Provando suppergiù la stessa sensazione che al tempo si era provata quando Napoleone voleva portarsi in Francia le opere degli Uffizi o quando l’Arno danneggiò il Cristo di Cimabue in Santa Croce. L’idea che alla città stesse venendo sottratto ingiustamente qualcosa di bello che le apparteneva e per questo era doveroso protestare.

Il Firenze pride, diremmo oggi che per farci comprendere dobbiamo usare termini inglesi. E Baggio in tutto ciò non fu attore casuale. Perché Roberto, e questo il film che pur non è granché lo racconta bene, è sempre stato un figlio del popolo. Uno che quando annuncia al padre il passaggio alla Fiorentina per 2 miliardi e 700 milioni di lire, come risposta si sente dire: "Ottimo, così mi ripaghi dei vetri che hai rotto in officina. E per me resti uguale agli altri, perché non me ne frega niente se tu guadagni più di tuo fratello che si fa il culo in fabbrica".

Un ciompo sotto le falsi spoglie di un privilegiato. Uno che non poteva piacere fino in fondo a Gianni Agnelli, che infatti, nonostante vestisse il bianconero, non gli hai mai risparmiato punture velenose, dal "9 e mezzo" fino al "coniglio bagnato". Pazienza. Roberto Baggio è stato di altri.

> [Elenco dei record]:
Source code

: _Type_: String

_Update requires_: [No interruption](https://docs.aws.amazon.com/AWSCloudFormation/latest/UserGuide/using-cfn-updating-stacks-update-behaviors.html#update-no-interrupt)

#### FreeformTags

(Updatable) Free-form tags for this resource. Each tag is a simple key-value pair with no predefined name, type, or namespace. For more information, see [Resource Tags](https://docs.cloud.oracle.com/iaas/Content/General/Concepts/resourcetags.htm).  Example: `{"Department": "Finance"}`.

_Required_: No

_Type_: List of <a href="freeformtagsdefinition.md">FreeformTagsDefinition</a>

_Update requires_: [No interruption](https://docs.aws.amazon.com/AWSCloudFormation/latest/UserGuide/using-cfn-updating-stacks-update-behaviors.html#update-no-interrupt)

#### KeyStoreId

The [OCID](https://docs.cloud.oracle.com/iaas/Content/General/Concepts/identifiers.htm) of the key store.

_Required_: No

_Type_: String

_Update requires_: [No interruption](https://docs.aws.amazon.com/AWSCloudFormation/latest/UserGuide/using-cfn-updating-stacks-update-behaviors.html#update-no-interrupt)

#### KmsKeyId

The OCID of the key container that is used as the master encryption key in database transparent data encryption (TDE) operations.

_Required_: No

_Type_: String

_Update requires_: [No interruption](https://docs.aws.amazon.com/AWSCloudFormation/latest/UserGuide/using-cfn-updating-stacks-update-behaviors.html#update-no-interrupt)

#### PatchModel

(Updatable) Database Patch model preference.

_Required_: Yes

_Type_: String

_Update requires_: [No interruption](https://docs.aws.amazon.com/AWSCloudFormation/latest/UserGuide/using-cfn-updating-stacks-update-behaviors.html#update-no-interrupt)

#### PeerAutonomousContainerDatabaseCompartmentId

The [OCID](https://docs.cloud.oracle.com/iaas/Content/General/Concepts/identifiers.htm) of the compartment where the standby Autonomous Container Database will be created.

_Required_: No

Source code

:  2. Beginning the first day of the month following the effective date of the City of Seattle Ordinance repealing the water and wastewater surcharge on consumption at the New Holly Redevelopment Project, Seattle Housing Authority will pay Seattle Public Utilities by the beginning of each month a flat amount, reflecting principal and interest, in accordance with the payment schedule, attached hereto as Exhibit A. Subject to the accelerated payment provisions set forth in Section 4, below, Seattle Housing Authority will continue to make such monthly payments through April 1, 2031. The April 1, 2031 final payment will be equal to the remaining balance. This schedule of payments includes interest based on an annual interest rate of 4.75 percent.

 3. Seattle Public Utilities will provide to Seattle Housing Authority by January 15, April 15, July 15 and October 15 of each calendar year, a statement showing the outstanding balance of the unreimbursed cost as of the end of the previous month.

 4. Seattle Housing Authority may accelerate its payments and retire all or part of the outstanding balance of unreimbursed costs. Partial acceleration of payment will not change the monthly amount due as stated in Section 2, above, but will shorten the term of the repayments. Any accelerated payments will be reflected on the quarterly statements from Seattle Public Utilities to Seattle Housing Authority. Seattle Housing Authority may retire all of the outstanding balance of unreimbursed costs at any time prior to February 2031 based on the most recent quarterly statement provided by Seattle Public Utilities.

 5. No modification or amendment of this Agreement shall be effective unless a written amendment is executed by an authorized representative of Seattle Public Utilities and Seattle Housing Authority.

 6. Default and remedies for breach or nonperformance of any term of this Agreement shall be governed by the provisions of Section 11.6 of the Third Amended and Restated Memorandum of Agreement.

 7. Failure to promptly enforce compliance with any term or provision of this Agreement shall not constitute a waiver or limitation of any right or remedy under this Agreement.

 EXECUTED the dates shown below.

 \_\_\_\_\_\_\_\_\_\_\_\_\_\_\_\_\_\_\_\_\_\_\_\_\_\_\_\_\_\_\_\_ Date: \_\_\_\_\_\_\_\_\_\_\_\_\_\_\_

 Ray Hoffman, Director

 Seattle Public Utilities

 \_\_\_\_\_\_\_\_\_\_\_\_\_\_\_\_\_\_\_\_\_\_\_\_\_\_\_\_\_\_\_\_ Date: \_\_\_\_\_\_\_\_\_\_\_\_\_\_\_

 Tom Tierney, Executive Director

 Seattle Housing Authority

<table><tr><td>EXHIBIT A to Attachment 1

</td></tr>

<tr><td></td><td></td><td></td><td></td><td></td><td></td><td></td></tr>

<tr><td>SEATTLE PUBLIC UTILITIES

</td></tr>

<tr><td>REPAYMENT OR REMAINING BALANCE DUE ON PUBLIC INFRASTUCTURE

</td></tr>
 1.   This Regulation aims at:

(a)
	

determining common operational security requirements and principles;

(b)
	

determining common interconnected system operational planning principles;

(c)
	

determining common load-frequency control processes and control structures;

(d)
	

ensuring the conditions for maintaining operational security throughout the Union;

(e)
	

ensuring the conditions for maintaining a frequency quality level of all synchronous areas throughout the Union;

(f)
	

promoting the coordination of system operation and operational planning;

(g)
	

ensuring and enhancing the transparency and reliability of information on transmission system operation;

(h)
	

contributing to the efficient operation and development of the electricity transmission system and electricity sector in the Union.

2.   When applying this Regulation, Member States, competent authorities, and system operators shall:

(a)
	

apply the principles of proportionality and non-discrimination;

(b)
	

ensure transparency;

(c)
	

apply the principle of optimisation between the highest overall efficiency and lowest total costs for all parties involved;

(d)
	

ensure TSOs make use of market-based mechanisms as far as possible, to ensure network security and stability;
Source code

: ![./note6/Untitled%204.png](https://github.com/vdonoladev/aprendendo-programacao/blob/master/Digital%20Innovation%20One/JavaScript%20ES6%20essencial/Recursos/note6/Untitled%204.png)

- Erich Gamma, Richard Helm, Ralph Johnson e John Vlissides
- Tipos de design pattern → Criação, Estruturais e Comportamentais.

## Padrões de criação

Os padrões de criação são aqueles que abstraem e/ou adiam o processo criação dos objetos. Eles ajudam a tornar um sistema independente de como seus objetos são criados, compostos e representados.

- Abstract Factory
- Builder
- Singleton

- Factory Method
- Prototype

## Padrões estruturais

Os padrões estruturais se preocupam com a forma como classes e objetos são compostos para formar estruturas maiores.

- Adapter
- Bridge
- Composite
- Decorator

> [Attività da svolgere]:
A – Conti le righe dei record che contengono la stringa "OCID" e indichi soltanto il numero.
B – Prosegua il brano su Roberto Baggio e la Fiorentina, riprendendo subito dopo la sua ultima frase.
I record non hanno alcun legame con il brano.

> [Risposte fornite]:
A – 3

B –
Un pallone d’oro proletario, patrimonio dell’umanità sportiva popolare, che non è mai stato celebrato dalle metropoli ma della "provincia migliore", fosse questa Firenze, Bologna o Brescia. Ecco perché quando si parla di Baggio, fosse pure in un film rarefatto, chi ha la "c" aspirata prova un brivido d’orgoglio.

C’era un ragazzo che come noi amava gli Eagles e la musica pop. Girava il mondo ma poi finì a fare l’ambasciatore di pace in favore dei bisognosi. Capelli lunghi non porta più, non calcia più il pallone ma ogni volta che si parla di lui è come una ventata buona per Firenze.

Che, vedi mai, si ricordasse di nuovo di cosa è capace quando tira fuori l’orgoglio come fece nel 1990 con lui, e lo facesse pure in altri campi, dall’economia alla cultura, dalla finanza all’industria fino alla politica.... Baggio, o anche l’idea di cosa sarebbe Firenze se avesse la capacità di difendere se stessa.